### Exercise task
Copy out the lines from the start of the entries through the line that contains "text superiority of", both included, and leave out the pictures.

☆ ☆ ☆ ☆

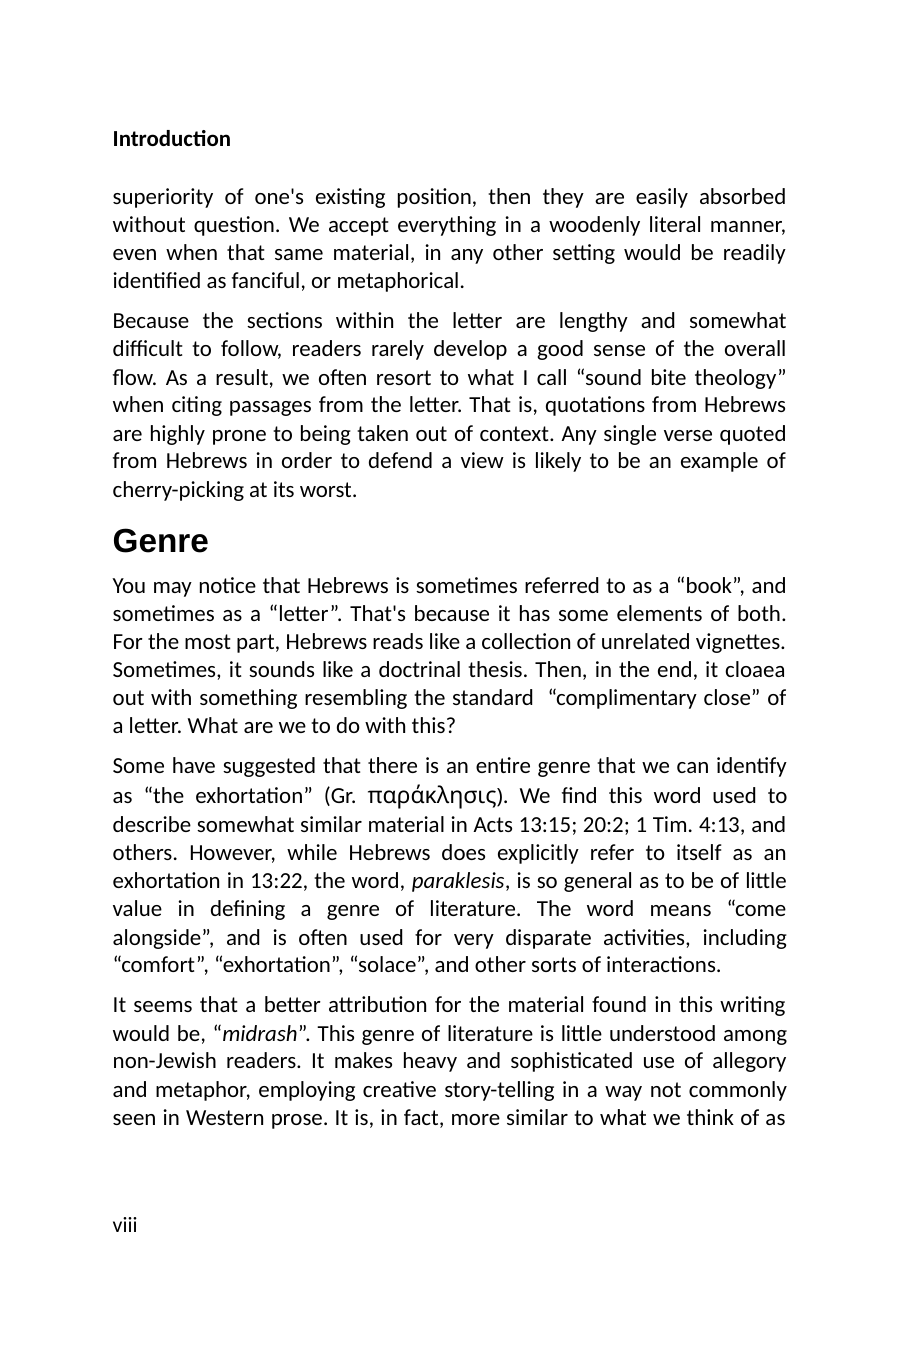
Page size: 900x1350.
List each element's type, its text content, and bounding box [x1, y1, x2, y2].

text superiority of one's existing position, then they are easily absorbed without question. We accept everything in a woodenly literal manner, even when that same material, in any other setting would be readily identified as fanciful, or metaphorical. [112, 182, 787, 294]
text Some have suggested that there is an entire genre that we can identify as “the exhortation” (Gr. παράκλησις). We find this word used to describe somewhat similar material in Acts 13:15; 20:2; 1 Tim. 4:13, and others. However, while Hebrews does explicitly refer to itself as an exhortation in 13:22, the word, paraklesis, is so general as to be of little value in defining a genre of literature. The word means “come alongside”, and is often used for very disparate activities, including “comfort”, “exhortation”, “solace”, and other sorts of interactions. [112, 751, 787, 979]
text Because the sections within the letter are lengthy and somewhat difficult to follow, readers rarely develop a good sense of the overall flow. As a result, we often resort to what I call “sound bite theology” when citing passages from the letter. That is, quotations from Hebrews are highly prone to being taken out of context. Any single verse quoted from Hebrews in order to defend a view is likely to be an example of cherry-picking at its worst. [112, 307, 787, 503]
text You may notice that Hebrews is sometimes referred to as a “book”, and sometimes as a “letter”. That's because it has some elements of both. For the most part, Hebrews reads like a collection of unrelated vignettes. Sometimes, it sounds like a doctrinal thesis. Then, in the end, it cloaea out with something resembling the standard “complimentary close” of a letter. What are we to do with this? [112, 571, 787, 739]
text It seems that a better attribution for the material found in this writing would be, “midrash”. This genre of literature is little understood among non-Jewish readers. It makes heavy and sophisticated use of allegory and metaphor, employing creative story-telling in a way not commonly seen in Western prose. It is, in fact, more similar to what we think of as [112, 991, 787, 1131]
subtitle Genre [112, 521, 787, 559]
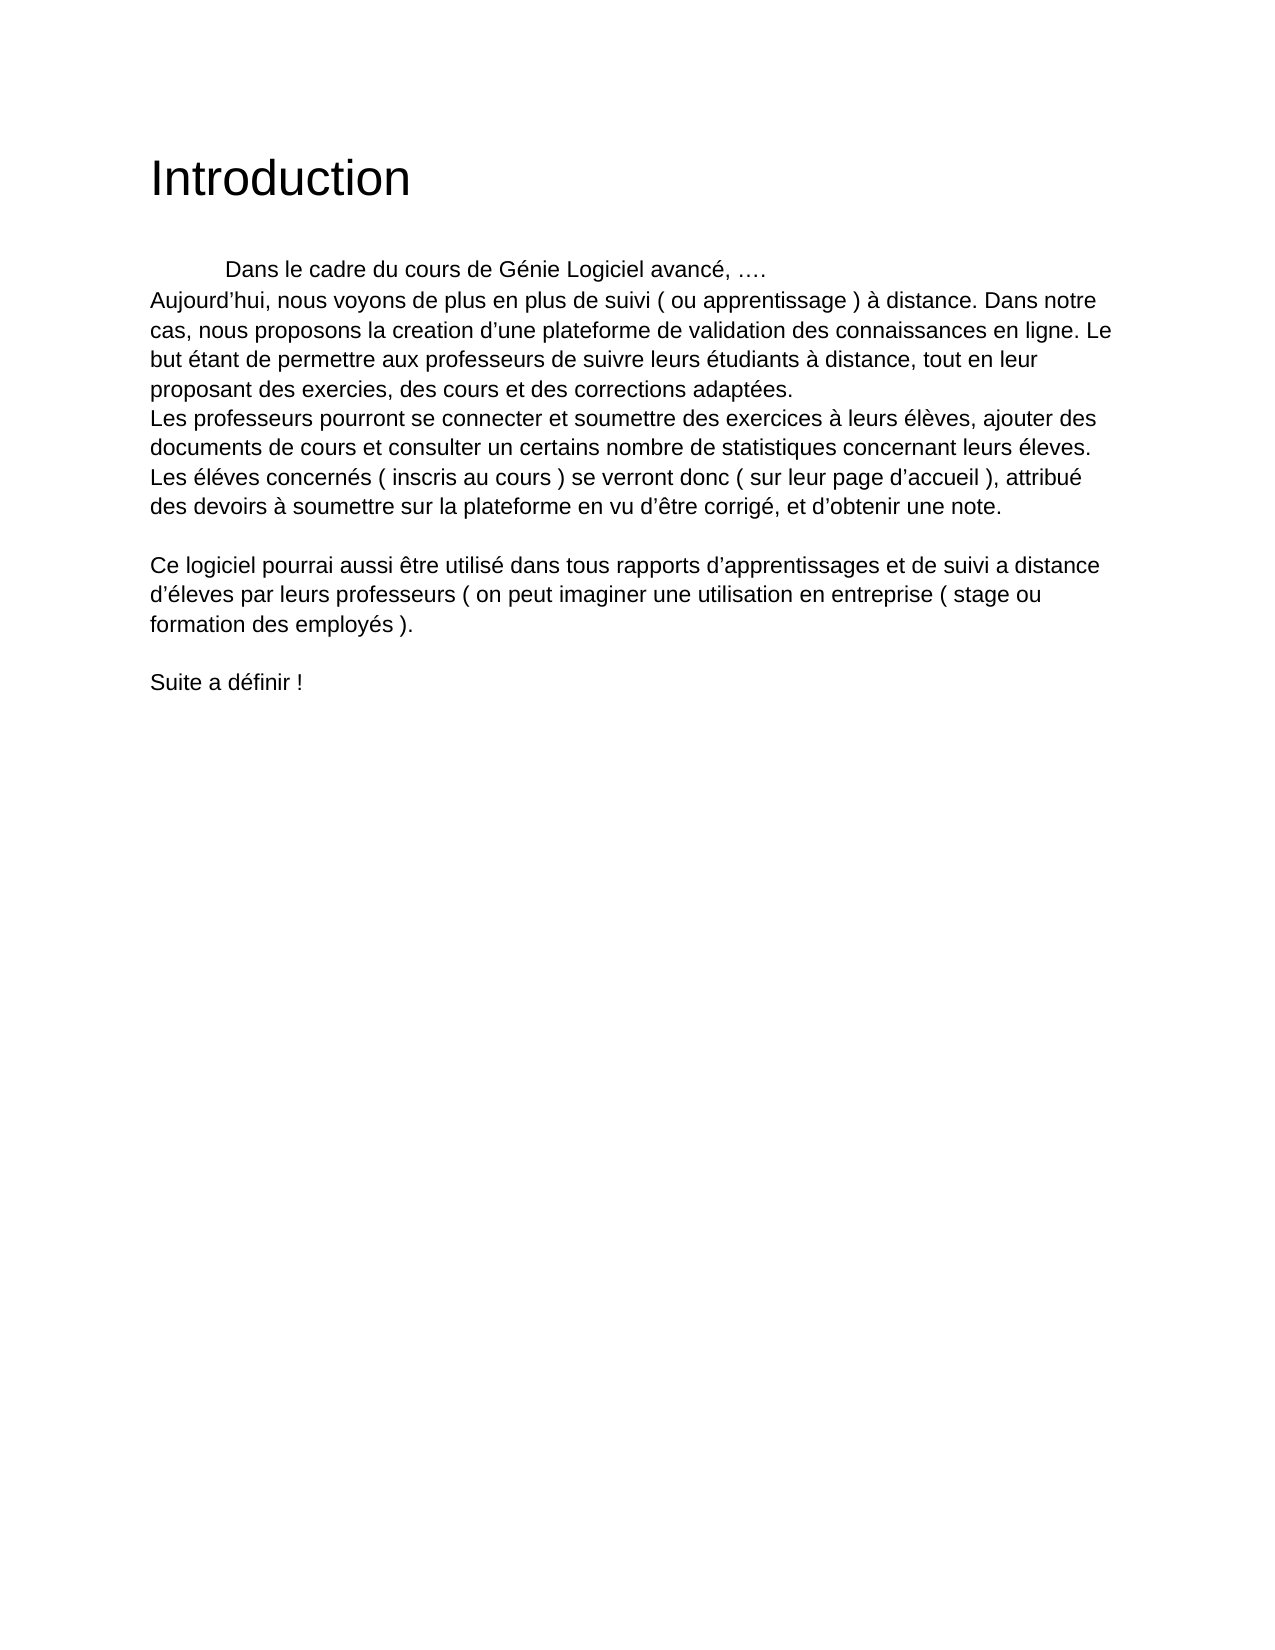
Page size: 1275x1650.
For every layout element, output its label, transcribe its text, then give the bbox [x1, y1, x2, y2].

☆ ☆ ☆ ☆

### Exercise output
Page size: 900x1350.
List each element's type, its text content, and bounding box [x1, y1, x2, y2].

text superiority of one's existing position, then they are easily absorbed without question. We accept everything in a woodenly literal manner, even when that same material, in any other setting would be readily identified as fanciful, or metaphorical. [112, 182, 787, 294]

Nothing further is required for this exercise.